A Cat in Paris | Film | Pittsburgh | Pittsburgh City Paper

A Cat in Paris

In this animated tale, a sly cat helps perpetrate — and solve — crimes

Dino by night
Dino by night

Cats may rule the Internet these days, but they don't often get starring roles on the big screen. But it's a tabby that saves the day — and more — in A Cat in Paris, an animated kids' film from Jean-Loup Felicioli and Alain Gagnol (Mia and the Magoo).

The film, which was nominated for Best Animated Feature at last year's Academy Awards, is relatively short, at just over an hour, but offers a sweet, humorous story about a silent little girl named Zoe, her cat, a kind-hearted thief and some gangsters.

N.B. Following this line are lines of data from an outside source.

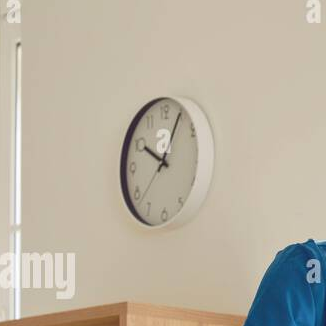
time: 10:04
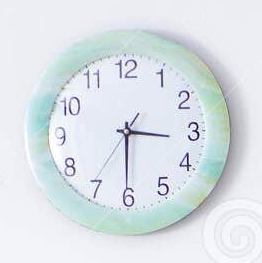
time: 3:30
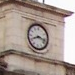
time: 8:17
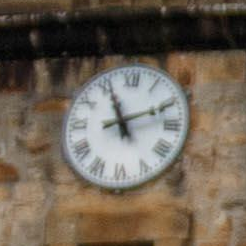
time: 11:11
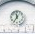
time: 11:35
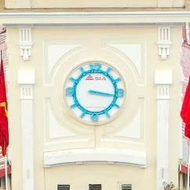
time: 3:16
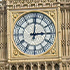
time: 3:01
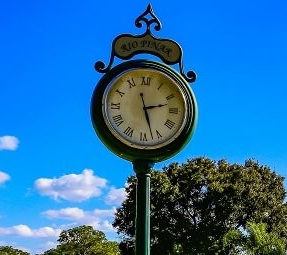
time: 2:27
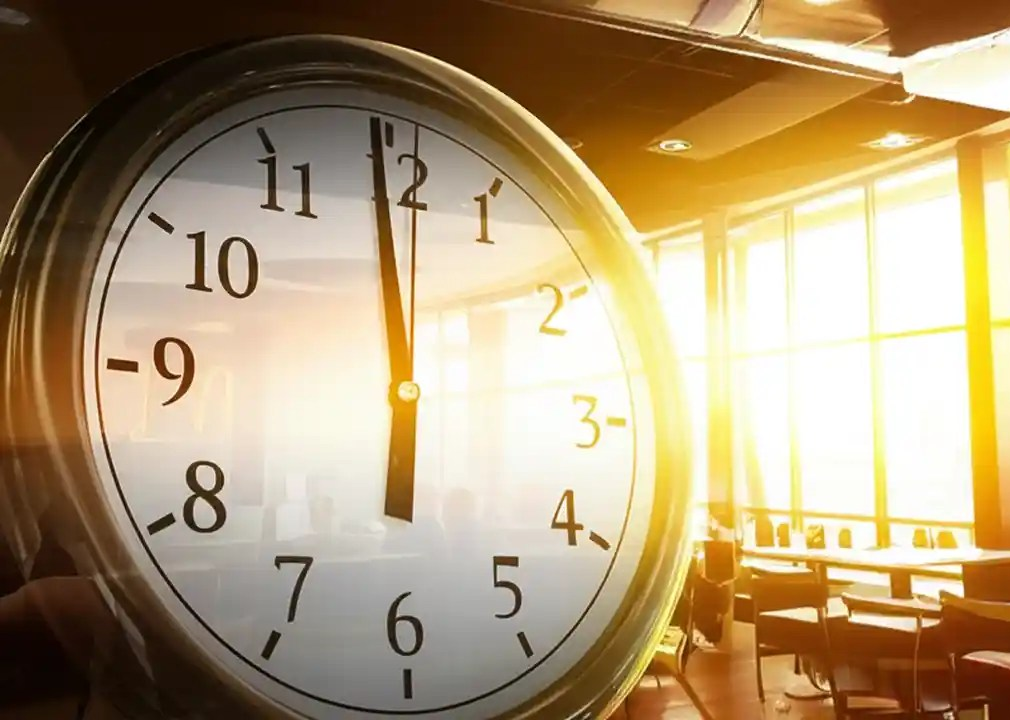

Dino the cat is Zoe's pet, but when night falls, this feline-with-two-lives slinks off to work with Nico (voice of Matthew Modine), an acrobatic jewel thief. Nico runs afoul of some gangsters, who are also in the sights of Zoe's mom, Jeanne (Marcia Gay Harden), a police detective. The gang leader captures Zoe, leaving Nico, Jeanne and Dino the cat to chase the gangsters around Paris, culminating in a breathless showdown high atop Notre Dame.

The hand-drawn animation is charming, with lots of shadowy cut-outs doubling for Paris by night. The human characters are quirkily rendered, with flat, angular faces. But despite the two-dimensional nature of the protagonists, the filmmakers effectively deliver the graceful fluidity one expects from both cats and cat burglars.

The story is primarily for the younger set, but adults will appreciate the film's vaguely cubist aesthetic and its soundtrack (with Billie Holiday and Django Reinhardt), as well as the film's homage to various cinematic crime capers.